Q. I purchased my co-op four years ago with a master bath that had been remodeled seven or eight years ago by a previous owner. It appears that water/moisture is seeping into the foyer wall on the opposite side of the shower stall and is causing the plaster to raise and peel, which is affecting a custom paint job. The shower tiles do not show any signs of cracking, opening or warping. Who is responsible for the repairs, considering the bathroom was redone that long ago and by a different owner? Also, who is responsible for mold (assuming that there is any)?
—Seeking to Find Who's at Fault
A. “The short answer is it depends on the source of the damage to the plaster in the bathroom, which adds a preliminary question of who pays to solve that mystery,” says attorney Andrew Weltchek of the New York law firm Cohen Hochman & Allen.
“The reader says: 'It appears that water/moisture is seeping into the foyer wall on the opposite side of the shower stall and is causing the plaster to raise and peel [and damage] a custom paint job.' We don't know if that is truly the source of the damage to the shower, nor do we know whether the foyer wall is part of the common areas in the co-op or part of an adjoining apartment. But we have to start somewhere.
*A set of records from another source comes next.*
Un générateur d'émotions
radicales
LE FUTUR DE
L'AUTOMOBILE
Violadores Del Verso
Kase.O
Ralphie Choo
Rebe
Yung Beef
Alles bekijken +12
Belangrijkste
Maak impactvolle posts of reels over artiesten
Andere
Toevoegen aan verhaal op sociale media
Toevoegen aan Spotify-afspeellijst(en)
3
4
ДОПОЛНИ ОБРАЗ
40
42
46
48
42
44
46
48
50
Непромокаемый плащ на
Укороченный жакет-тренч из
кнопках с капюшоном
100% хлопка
“So we start by testing whether is water really coming from the foyer wall and, if so, how? If the foyer wall is part of a common area, then the co-op board should pay for that investigation or, at least, allow the shareholder with the shower problem to perform the testing at his or her expense. If the foyer wall is part of the shower owner's apartment, he or she pays to find the cause. If the foyer wall is in another shareholder's apartment, then that shareholder should pay to find the cause – or at least allow the shower owner access to the foyer owner's apartment to find the cause.
“If the ultimate source of the water is some common area of the building, then the board should pay to fix the problem and reimburse the shareholder for the testing and the damage – including mold, if any. Otherwise, the shareholder where the water is originating should pay.”